Lines to return, exactly: from the line with "focal_35mm: 32" to the line with "exposure_s: 1/100" in the entries below, both included.

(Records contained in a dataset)
|---|
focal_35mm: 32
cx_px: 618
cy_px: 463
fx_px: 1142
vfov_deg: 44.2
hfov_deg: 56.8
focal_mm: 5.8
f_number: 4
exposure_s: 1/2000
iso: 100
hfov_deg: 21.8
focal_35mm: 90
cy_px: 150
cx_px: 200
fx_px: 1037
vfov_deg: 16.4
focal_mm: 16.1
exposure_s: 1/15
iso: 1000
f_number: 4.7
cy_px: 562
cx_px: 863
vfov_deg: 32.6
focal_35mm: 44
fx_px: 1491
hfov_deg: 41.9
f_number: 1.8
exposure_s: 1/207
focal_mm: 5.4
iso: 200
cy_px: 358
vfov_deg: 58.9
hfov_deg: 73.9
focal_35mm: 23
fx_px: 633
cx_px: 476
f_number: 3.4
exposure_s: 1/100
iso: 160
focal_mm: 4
|---|
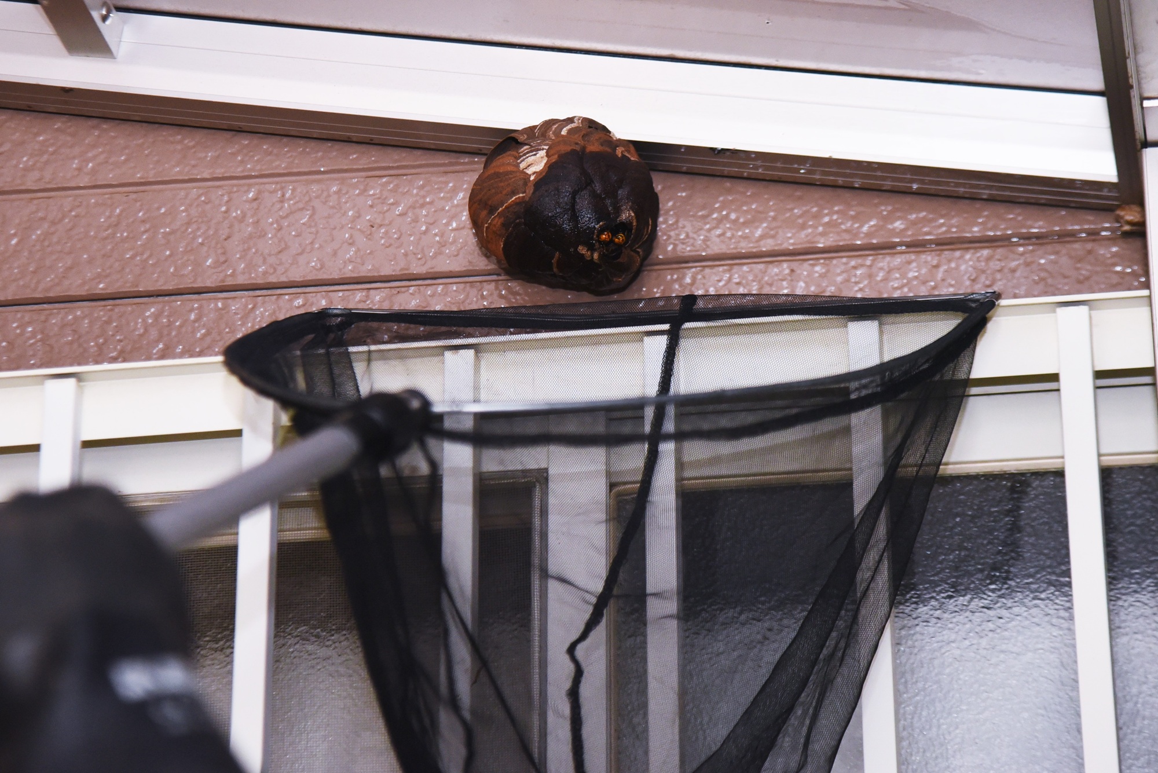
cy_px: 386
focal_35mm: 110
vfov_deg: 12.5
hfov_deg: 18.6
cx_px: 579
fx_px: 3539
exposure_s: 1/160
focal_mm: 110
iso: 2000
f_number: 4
|---|
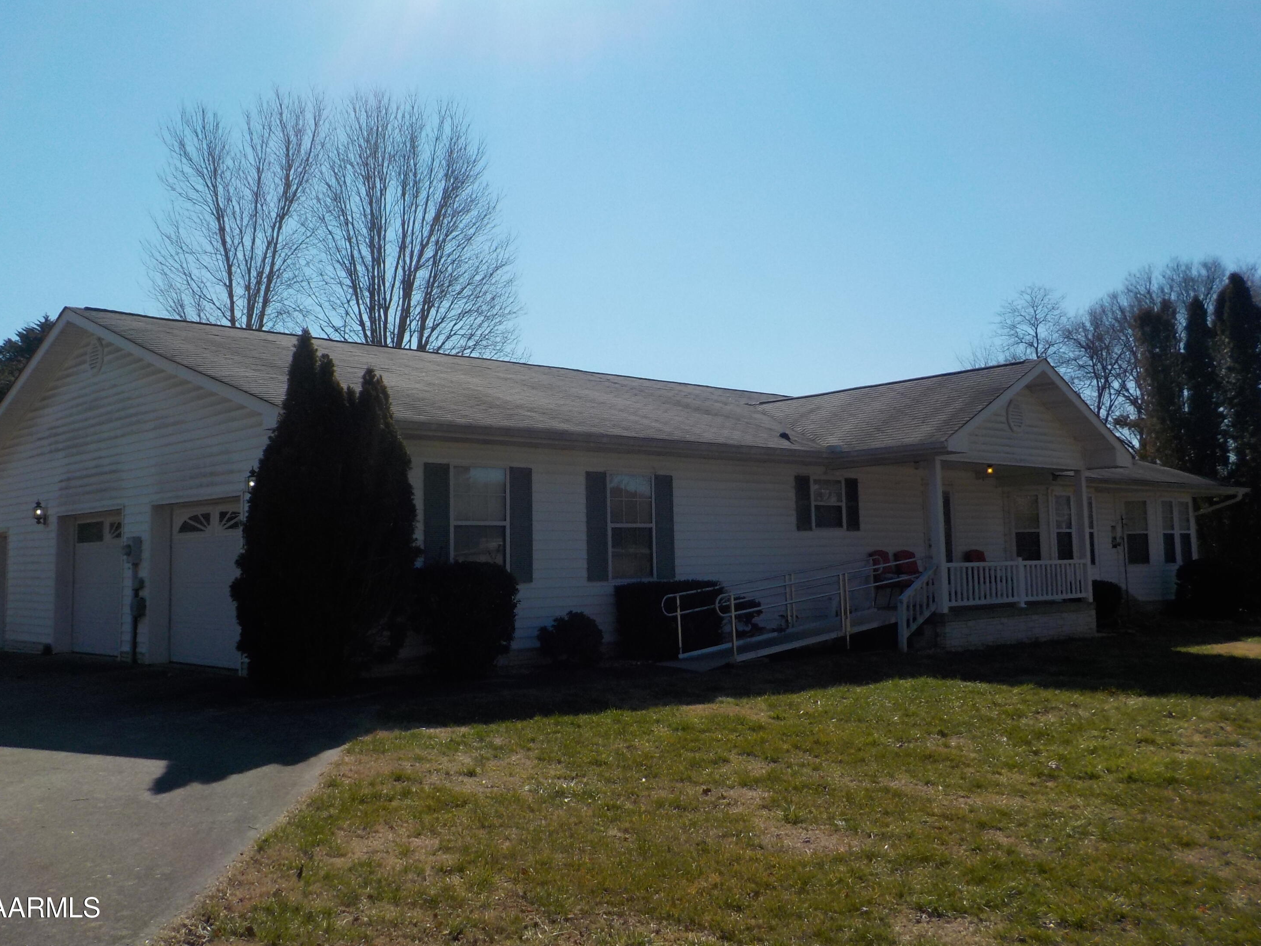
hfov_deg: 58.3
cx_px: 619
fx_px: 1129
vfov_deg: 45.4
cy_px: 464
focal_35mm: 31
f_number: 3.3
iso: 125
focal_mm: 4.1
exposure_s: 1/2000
|---|
REPLY |
focal_35mm: 32
cx_px: 618
cy_px: 463
fx_px: 1142
vfov_deg: 44.2
hfov_deg: 56.8
focal_mm: 5.8
f_number: 4
exposure_s: 1/2000
iso: 100
hfov_deg: 21.8
focal_35mm: 90
cy_px: 150
cx_px: 200
fx_px: 1037
vfov_deg: 16.4
focal_mm: 16.1
exposure_s: 1/15
iso: 1000
f_number: 4.7
cy_px: 562
cx_px: 863
vfov_deg: 32.6
focal_35mm: 44
fx_px: 1491
hfov_deg: 41.9
f_number: 1.8
exposure_s: 1/207
focal_mm: 5.4
iso: 200
cy_px: 358
vfov_deg: 58.9
hfov_deg: 73.9
focal_35mm: 23
fx_px: 633
cx_px: 476
f_number: 3.4
exposure_s: 1/100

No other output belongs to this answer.